Indian Army Heads to Mongolia for Exercise Khaan Quest 2026

This year’s Indian contingent is being represented mainly by troops from a battalion of the JAT Regiment, along with personnel from other arms and services of the Indian Army. Their participation reflects India’s growing emphasis on international peacekeeping, professional military exchange and strategic engagement with Mongolia.

India is sending a 40-member Army contingent to Mongolia for Exercise Khaan Quest 2026, a major multilateral military exercise focused on peace support operations, interoperability and joint tactical readiness. The exercise will be conducted from 20 June to 3 July 2026 at the Five Hills Training Area near Ulaanbaatar, Mongolia, bringing together military forces from different countries for coordinated training under the framework of Chapter VII of the United Nations Charter.

This year’s Indian contingent is being represented mainly by troops from a battalion of the JAT Regiment, along with personnel from other arms and services of the Indian Army. Their participation reflects India’s growing emphasis on international peacekeeping, professional military exchange and strategic engagement with Mongolia.

Exercise Khaan Quest has grown into one of Asia’s important multinational peacekeeping exercises. It began in 2003 as a bilateral exercise between the United States and the Mongolian Defence Forces. From 2006, it expanded into a multilateral peacekeeping exercise, and the 2026 edition marks its 23rd iteration.

The training will focus on real-world peacekeeping scenarios that soldiers may face in multinational operations.
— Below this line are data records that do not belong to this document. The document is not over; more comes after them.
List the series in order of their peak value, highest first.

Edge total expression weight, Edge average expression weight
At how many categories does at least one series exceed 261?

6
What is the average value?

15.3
These include joint planning, establishment of static and mobile checkpoints, cordon and search operations, patrolling, civilian evacuation from hostile areas, counter-IED drills, combat first aid and casualty evacuation. These drills are crucial because modern peacekeeping missions demand a combination of combat discipline, humanitarian sensitivity, situational awareness and coordination with foreign forces.

For the Indian Army, Exercise Khaan Quest offers a valuable opportunity to sharpen operational readiness in a multinational environment. Peacekeeping missions often involve soldiers from different countries working under a common mandate, where procedures, communication systems and tactical habits must align quickly. Exercises of this kind help build that shared understanding before troops are deployed in actual mission areas.
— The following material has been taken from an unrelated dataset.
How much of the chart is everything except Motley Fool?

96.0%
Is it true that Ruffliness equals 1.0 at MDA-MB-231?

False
India has a long and respected record in United Nations peacekeeping, and participation in Khaan Quest strengthens that legacy. The exercise also supports India’s wider defence diplomacy, especially with Mongolia, a country with which India shares historical, civilisational and strategic ties. Military exercises such as Khaan Quest help convert diplomatic goodwill into practical cooperation on the ground.

The 2026 edition also carries importance because peacekeeping environments across the world are becoming more complex. Troops may have to operate in areas affected by insurgency, civil disorder, humanitarian crises, improvised explosive devices and hostile armed groups. The focus on evacuation, casualty care, patrolling and checkpoint control makes the exercise directly relevant to these modern challenges.

Khaan Quest 2026 will also allow soldiers from participating countries to exchange tactics, techniques and procedures. This professional exchange strengthens mutual trust, builds camaraderie and improves the ability of different armed forces to work together during peace support missions.

For India, the exercise is more than a training deployment. It is a signal of responsibility, readiness and partnership. By sending its troops to Mongolia for a UN-oriented peacekeeping exercise, India is reinforcing its role as a steady contributor to global stability and a reliable military partner in the Indo-Pacific and beyond.